ME: I actually had a "!" moment today when I was talking about my layout - I said I was trying to work the "kinks" out of it when I realized the racial implications of that, in terms of how black woman's hair is policed. It's in so much of our language that it's impossible to completely root it out, but we've gotta try, esp. when we are called on it.Kinky" is not a word that's commonly recognized as a problematic and somewhat moralizing descriptor - no white followers on my Twitter recognized it as an issue, and many didn't realize the racial connotation. And it's used to describe problems on a regular basis. I'm not saying that kink is necessarily a racist word to use in description of other problems, but I think it definitely could be. Natural, kinky black hair is beautiful, but it's problematized:
CatieCat [of Shakesville]: I grew up using the word "kink" as in having a pain or stiffness in the neck, a kink in my neck. This was what I learned as a kid in the UK, without any association with black people's hair at all...
Me: There are a LOT of different connotations to that word though - beyond hair and stiffness, I can also think of kinks with relation to cords/wires and of course to sexual kinks.

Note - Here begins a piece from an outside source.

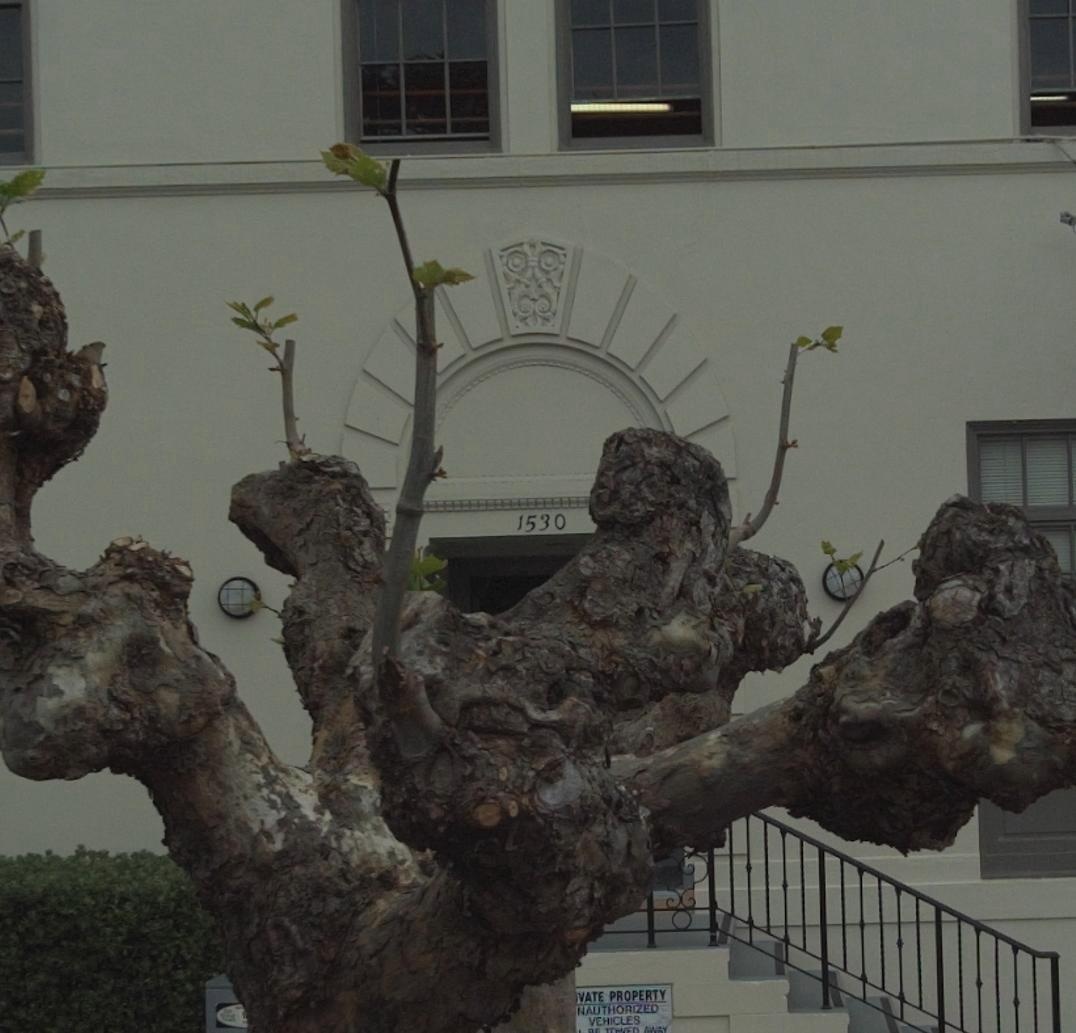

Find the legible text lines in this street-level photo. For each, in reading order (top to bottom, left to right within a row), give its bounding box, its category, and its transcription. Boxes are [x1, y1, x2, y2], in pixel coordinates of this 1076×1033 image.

It makes me wonder which was called which first - is kink a way to devalue black women's hair, or does the connotation of black women as problematic lend it to description of these other nouns?
CatieCat: [I]t's not needed so much that I'd use it if there's risk of it bothering someone. Nice thing about English: there are always other ways to say things. :)
"Good hair" is considered relatively kink free, and relatively straight whereas "bad hair" refers to kinky "unmanageable" hair.Natural black hair is often seen as non-professional:
The pressure that black women feel to go to extreme lengths to obscure the nature of their hair from the cradle to the grave is not the same as a white woman deciding to get highlights to look smart for her professional job. It would be the same if kinky hair was coveted and white families vigilantly watched as a baby's hair grew in, hoping that the little might have "good" nappy hair... It would be the same if an editor at Glamour magazine caught heat for telling a group of female attorneys that "ethnic" styles like bobs and ponytails are "political" and inappropriate in the workplace. It would be the same if a white woman could be fired for simply wearing her hair down. It would be the same if long, straight hair were considered unfeminine. It would be the same if, to stress her dangerous radicalness, Cindy McCain was featured on the cover of The New Yorker wearing her hair long, blonde and straight.To me, it seems that that same problematization would extend to the very word kink, just as the neutral descriptive word fat has been made into a slur. All of the synonyms for kink listed in my comment above are also things that are problematized by our culture: tangles in wires, bodily stiffness, non-standard sex. (I'm not saying that non-vanilla sex is bad - it's awesome - but it's definitely also a way to shame sexual women and men in our culture). As with black hair, it's a problem to be straightened out, made right - made white.
Kinky doesn't just mean curly in this case. It means problematic. Was this descriptive word for black hair twisted into something problematic? Or was a word used to describe problems applied to black hair to moralize and shame?
And I don't think that it's "just how it is" - just a word used to describe tangles without any kind of racial connotations. Yes, black hair is curly and can be tangled, but white people have curly and tangled hair too - I wrestle with tangles in my hair on a daily basis, despite it being very straight (a feature I'm often told that I'm lucky to have). Sometimes non-black hair is described as kinky, but it's usually understood as descriptive of black hair - a Google image search for "kinky hair" returns mostly black women (and, um, one picture of Thomas Jefferson?)*
As a white woman, I don't think that I get to decide what is and isn't racist. But it is my responsibility as an anti-racist ally to police my own language for the racism, sexism, cissexism, homophobia, and ableism that the dominant culture has thoroughly ground into it. For me, I'm erring on the side of caution with this word. Kinky as descriptive of a problem - a tangle, a stoppage, a stiffness - is something that feels like linguistic privilege to me.
What do you think? Can you think of any other words like this - little words, little adjectives with race/gender/ableism connotations that are used as a problematic descriptor in other contexts - and are not recognized as such? Do you have any knowledge to share on the history of the word "kink" and its usage?